====== Items

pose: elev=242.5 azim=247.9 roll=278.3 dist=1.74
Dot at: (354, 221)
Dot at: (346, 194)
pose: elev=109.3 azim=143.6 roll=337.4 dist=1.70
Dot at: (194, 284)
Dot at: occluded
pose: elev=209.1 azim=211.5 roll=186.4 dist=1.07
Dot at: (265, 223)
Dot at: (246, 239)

============
====== Items

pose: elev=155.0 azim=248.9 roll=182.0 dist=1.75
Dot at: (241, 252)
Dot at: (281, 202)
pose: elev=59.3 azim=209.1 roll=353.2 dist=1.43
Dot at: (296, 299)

============
====== Items

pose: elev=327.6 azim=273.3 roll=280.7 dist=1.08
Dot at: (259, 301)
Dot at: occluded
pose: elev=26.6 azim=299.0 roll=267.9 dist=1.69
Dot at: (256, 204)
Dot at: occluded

============

Can you locate each line in the records above that contains the string "pose" and copy those lines out? Case counts.

pose: elev=242.5 azim=247.9 roll=278.3 dist=1.74
pose: elev=109.3 azim=143.6 roll=337.4 dist=1.70
pose: elev=209.1 azim=211.5 roll=186.4 dist=1.07
pose: elev=155.0 azim=248.9 roll=182.0 dist=1.75
pose: elev=59.3 azim=209.1 roll=353.2 dist=1.43
pose: elev=327.6 azim=273.3 roll=280.7 dist=1.08
pose: elev=26.6 azim=299.0 roll=267.9 dist=1.69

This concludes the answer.